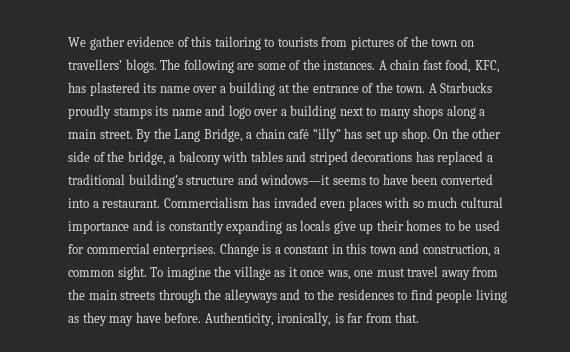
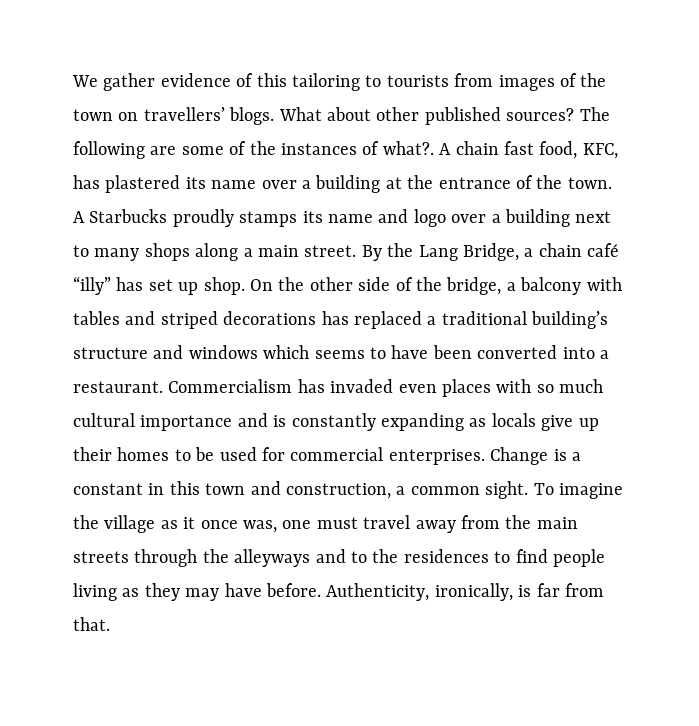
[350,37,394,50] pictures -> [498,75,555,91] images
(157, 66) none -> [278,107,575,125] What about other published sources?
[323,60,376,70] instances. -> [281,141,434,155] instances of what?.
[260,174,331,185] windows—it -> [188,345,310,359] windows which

==

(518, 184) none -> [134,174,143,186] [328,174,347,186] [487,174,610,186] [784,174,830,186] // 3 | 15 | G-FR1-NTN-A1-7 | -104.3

> **Instructions to follow**: Look above for the line with "(157, 66) none"; retype exactly that line, every line after it up to the line with "[260,174,331,185] windows—it ->", and that line too, nothing else.

> **Solution below**:
(157, 66) none -> [278,107,575,125] What about other published sources?
[323,60,376,70] instances. -> [281,141,434,155] instances of what?.
[260,174,331,185] windows—it -> [188,345,310,359] windows which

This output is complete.